TEXT UNDER STUDY =>
_ _ _

\input epsf
\nopagenumbers
\magnification=\magstep1

\noindent {\bf Problem statement} The convergent improper integral
${\int_0^{\infty} e^{-x^2} \, dx}$ is important in probability and
statistics. An amazing result of multivariable calculus shows that the
value is exactly ${{\sqrt \pi}\over 2}.$ This problem shows how to get
a numerical approximation of the integral's value.

\medskip

\noindent a) Suppose $a\geq 1$. Use a substitution to calculate
${\int_a^{\infty} x e^{-x^2} \, dx}$. Now use this result to show that
${\int_a^{\infty} e^{-x^2} \, dx \leq {1\over 2}e^{-a^2} }$.

\medskip

\noindent b) Calculate an approximate value for ${\int_0^{\infty}
e^{-x^2} \, dx}$ as follows: find a value of $a$ so that ${1\over
2}e^{-a^2} < 10^{-5}$. Now calculate ${\int_0^a e^{-x^2} \, dx }$
approximately using the numerical integration capability of your
calculator.

_ _ _

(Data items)
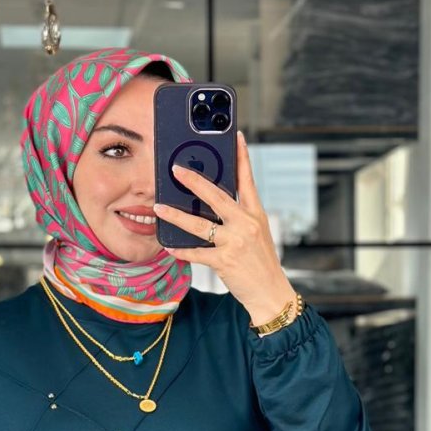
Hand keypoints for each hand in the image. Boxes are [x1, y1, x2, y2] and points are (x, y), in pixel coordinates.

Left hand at [152, 129, 295, 326]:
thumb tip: (212, 206)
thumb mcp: (257, 234)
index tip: (235, 137)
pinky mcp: (225, 261)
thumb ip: (239, 218)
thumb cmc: (261, 263)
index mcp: (256, 215)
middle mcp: (246, 224)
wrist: (271, 293)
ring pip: (200, 225)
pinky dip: (182, 251)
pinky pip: (197, 253)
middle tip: (176, 170)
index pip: (248, 181)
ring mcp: (236, 242)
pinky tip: (169, 247)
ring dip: (176, 216)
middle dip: (195, 181)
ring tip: (159, 207)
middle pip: (217, 196)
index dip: (242, 157)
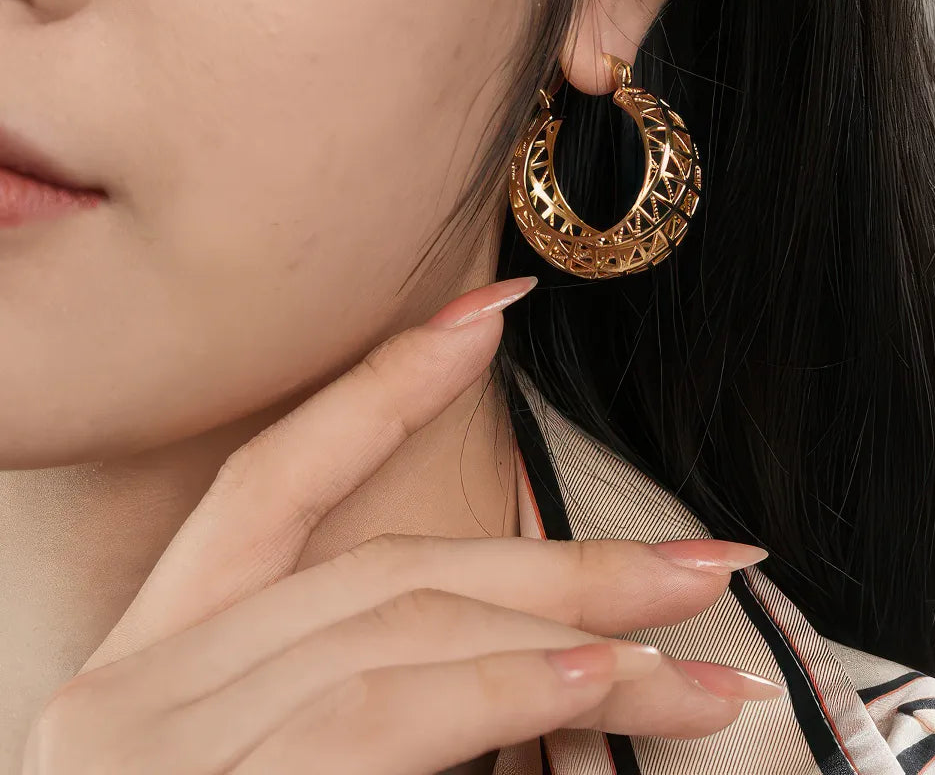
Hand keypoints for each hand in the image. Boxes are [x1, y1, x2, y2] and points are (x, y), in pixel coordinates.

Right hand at [22, 277, 781, 774]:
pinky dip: (493, 691)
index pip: (269, 485)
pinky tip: (592, 682)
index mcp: (147, 674)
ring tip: (695, 656)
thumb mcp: (274, 772)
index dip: (381, 385)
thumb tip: (547, 661)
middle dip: (556, 559)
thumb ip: (380, 701)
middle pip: (382, 569)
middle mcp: (127, 694)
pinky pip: (373, 718)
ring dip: (567, 632)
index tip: (491, 313)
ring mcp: (144, 753)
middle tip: (699, 561)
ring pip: (396, 627)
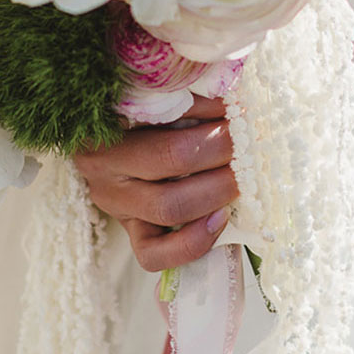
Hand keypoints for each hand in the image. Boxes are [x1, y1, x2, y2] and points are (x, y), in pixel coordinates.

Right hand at [73, 96, 238, 271]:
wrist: (105, 152)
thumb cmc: (134, 120)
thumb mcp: (148, 103)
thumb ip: (183, 100)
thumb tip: (232, 98)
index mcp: (106, 129)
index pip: (166, 121)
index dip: (210, 118)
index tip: (237, 109)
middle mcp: (104, 170)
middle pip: (173, 161)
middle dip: (222, 150)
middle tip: (248, 142)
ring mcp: (116, 207)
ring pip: (169, 209)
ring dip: (217, 190)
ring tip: (243, 175)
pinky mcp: (130, 234)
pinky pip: (156, 255)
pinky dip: (194, 241)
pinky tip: (221, 219)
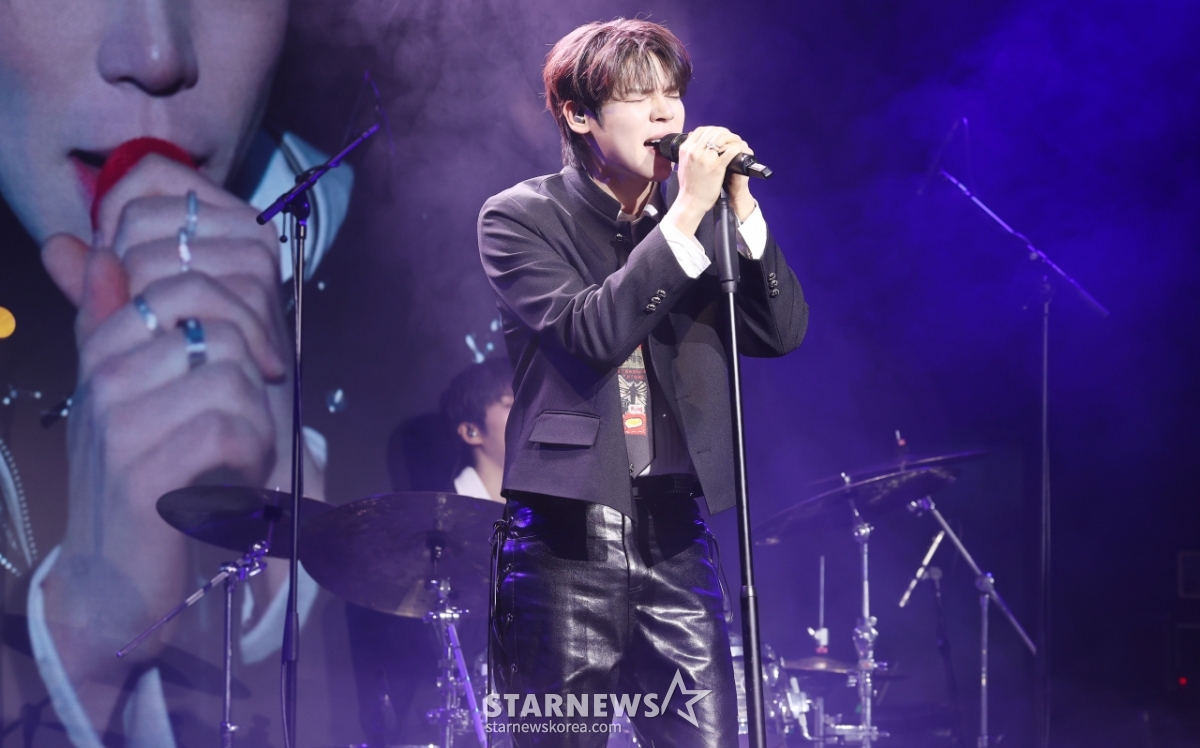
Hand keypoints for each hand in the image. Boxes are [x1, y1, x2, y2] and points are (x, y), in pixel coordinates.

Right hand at [37, 154, 318, 711]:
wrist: (111, 580)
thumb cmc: (138, 478)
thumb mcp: (126, 393)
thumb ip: (110, 321)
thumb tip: (93, 250)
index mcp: (104, 347)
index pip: (183, 283)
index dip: (242, 318)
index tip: (259, 365)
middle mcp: (104, 376)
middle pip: (216, 326)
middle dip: (254, 373)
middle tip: (251, 418)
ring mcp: (119, 423)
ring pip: (228, 373)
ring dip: (257, 418)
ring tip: (240, 453)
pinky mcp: (143, 473)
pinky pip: (226, 425)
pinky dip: (251, 451)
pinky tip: (238, 476)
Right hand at [662, 126, 756, 236]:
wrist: (691, 202)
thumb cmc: (688, 186)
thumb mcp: (682, 164)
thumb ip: (688, 151)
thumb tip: (691, 137)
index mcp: (685, 149)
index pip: (701, 130)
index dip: (713, 130)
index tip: (720, 134)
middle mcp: (694, 151)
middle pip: (713, 132)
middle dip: (725, 133)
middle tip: (731, 138)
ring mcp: (705, 158)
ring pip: (722, 138)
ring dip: (732, 138)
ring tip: (737, 143)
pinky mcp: (716, 167)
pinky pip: (730, 151)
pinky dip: (737, 148)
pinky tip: (739, 151)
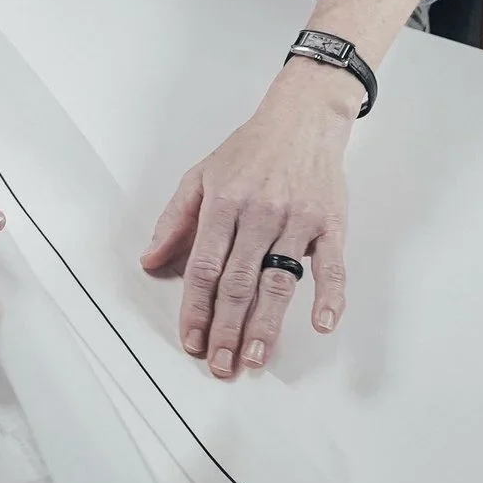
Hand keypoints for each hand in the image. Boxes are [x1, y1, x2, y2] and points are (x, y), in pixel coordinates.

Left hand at [137, 63, 355, 376]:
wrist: (303, 118)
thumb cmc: (250, 150)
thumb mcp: (200, 175)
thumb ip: (175, 220)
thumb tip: (150, 259)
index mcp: (224, 203)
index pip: (205, 266)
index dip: (196, 307)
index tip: (191, 339)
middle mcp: (260, 213)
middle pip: (239, 281)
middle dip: (226, 328)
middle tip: (219, 365)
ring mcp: (298, 220)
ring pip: (280, 280)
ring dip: (267, 324)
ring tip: (254, 357)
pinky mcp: (331, 223)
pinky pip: (332, 265)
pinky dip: (330, 296)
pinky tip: (322, 324)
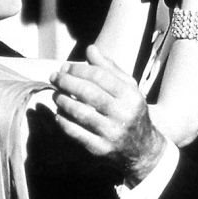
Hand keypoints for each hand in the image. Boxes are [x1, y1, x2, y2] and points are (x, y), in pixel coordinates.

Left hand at [49, 45, 165, 183]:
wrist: (142, 148)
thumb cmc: (131, 111)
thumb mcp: (127, 87)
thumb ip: (109, 68)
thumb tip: (90, 49)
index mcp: (131, 96)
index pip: (100, 76)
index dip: (79, 69)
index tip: (65, 67)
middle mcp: (123, 114)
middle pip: (89, 93)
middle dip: (67, 82)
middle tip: (54, 78)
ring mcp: (112, 134)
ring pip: (80, 114)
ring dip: (63, 101)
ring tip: (56, 95)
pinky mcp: (101, 149)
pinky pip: (76, 133)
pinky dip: (64, 121)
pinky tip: (59, 114)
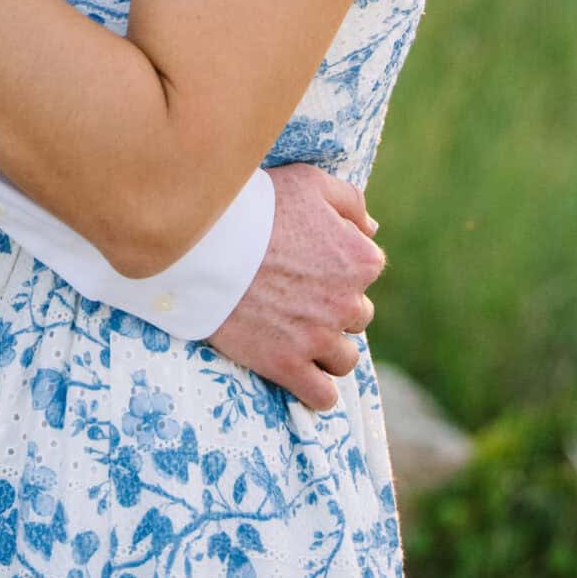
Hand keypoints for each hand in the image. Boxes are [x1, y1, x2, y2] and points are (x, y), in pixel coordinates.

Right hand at [205, 164, 383, 409]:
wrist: (204, 242)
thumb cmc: (257, 206)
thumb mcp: (309, 181)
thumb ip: (350, 202)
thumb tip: (372, 230)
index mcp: (359, 259)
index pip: (368, 269)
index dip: (339, 263)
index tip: (309, 259)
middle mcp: (348, 302)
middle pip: (357, 316)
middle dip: (333, 307)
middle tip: (296, 293)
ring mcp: (318, 338)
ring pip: (344, 359)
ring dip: (327, 349)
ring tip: (296, 332)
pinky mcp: (288, 365)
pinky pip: (323, 396)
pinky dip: (315, 389)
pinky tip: (299, 371)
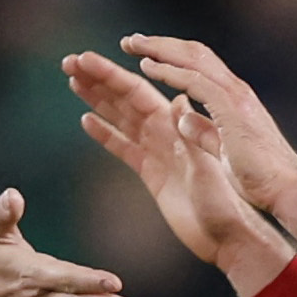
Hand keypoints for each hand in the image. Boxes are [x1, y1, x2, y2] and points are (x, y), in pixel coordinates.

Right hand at [67, 51, 291, 296]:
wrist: (228, 236)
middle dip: (97, 79)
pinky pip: (125, 148)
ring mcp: (158, 152)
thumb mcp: (208, 167)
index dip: (109, 75)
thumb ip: (192, 137)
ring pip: (121, 118)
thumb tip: (179, 101)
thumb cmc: (225, 204)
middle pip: (124, 99)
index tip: (85, 59)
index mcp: (176, 127)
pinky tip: (87, 120)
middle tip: (67, 62)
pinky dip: (106, 133)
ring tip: (72, 81)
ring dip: (97, 99)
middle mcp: (165, 133)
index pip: (136, 92)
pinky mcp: (153, 174)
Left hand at [114, 33, 296, 230]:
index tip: (145, 53)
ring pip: (192, 60)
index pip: (200, 66)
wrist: (287, 190)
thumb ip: (205, 131)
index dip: (172, 56)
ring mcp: (234, 97)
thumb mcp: (225, 149)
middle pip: (193, 54)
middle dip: (161, 44)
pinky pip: (195, 83)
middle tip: (131, 40)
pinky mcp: (231, 110)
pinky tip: (147, 67)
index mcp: (233, 99)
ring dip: (160, 49)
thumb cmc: (261, 176)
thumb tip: (183, 118)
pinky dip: (170, 72)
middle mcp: (234, 91)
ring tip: (131, 44)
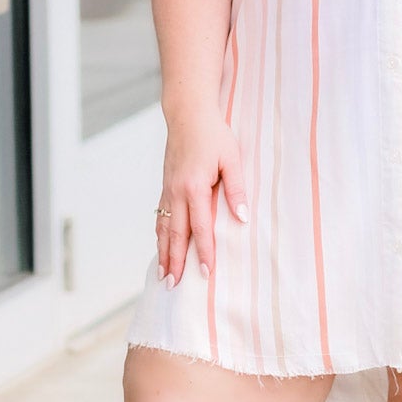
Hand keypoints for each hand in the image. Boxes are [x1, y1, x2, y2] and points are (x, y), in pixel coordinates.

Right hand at [157, 110, 248, 286]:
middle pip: (175, 235)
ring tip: (163, 276)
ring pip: (163, 229)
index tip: (207, 274)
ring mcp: (167, 190)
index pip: (201, 228)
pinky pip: (160, 217)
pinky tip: (161, 248)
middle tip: (174, 287)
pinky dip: (160, 236)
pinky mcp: (165, 187)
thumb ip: (236, 190)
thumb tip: (242, 218)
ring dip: (163, 253)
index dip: (205, 253)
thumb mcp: (232, 159)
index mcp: (195, 187)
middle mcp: (176, 192)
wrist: (187, 114)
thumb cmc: (213, 135)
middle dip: (175, 262)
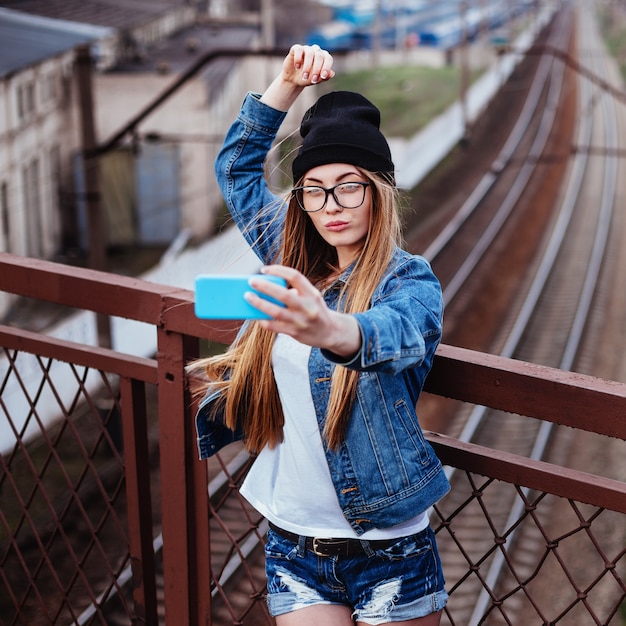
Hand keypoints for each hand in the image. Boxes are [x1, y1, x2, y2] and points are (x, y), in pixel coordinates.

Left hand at [246, 265, 360, 358]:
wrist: (330, 332)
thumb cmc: (316, 310)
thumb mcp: (312, 296)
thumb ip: (296, 290)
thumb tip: (270, 286)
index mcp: (312, 294)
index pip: (295, 276)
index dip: (278, 270)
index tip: (264, 269)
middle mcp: (307, 307)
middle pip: (283, 294)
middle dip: (265, 287)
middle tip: (251, 281)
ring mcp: (300, 321)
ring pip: (276, 312)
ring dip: (259, 303)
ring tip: (248, 296)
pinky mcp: (294, 333)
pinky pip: (274, 326)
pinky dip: (263, 320)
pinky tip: (256, 315)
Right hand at [260, 44, 333, 111]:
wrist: (293, 79)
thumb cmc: (306, 78)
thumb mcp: (316, 80)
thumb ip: (324, 77)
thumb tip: (332, 73)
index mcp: (323, 57)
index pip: (328, 58)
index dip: (327, 67)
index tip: (323, 76)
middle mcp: (316, 51)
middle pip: (319, 56)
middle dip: (317, 69)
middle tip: (313, 80)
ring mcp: (306, 49)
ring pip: (310, 53)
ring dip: (307, 67)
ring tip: (304, 77)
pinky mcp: (296, 48)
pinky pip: (299, 49)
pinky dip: (298, 59)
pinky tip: (297, 67)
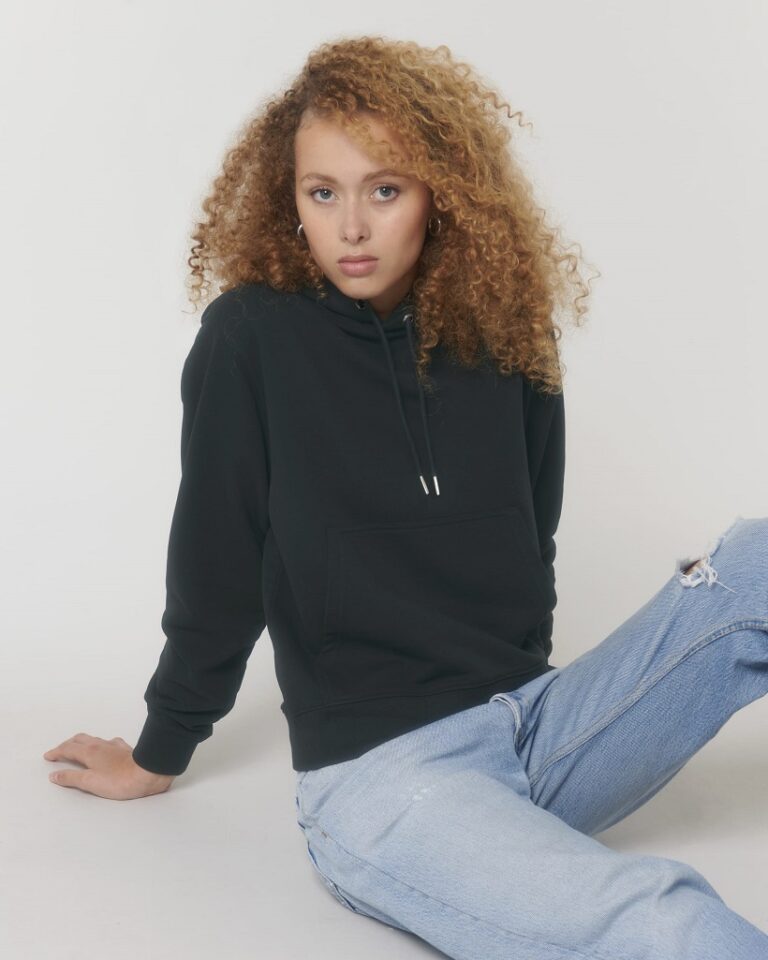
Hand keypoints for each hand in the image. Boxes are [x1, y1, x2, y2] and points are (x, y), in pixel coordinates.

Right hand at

_ _ _

TASKS AND EXERCISES =>
• a. List every distinct integral that appears in the calculus problem on the integral of e^(-x^2), giving the lower limit, upper limit, and integrand of each.
• b. Extend the calculus problem on the integral of e^(-x^2) by writing what comes after its last sentence.
You will not need the data for any of this work.

RESULTS IN ORDER =>
• a.
- Lower limit 0, upper limit ∞, integrand e^(-x^2)
- Lower limit a, upper limit ∞, integrand x e^(-x^2)
- Lower limit a, upper limit ∞, integrand e^(-x^2)
- Lower limit 0, upper limit a, integrand e^(-x^2)

• b.
\medskip

\noindent c) Discuss all the sources of error in your calculation.
Also discuss whether your answer is consistent with the claimed exact
value of the integral in a).

\medskip

\noindent d) Using your answer to b) calculate a numerical value for
${\int_0^{\infty} x^2 e^{-x^2} \, dx}$.

\medskip

\noindent {\bf Hint} Write the integrand as $x(xe^{-x^2})$ and use
integration by parts.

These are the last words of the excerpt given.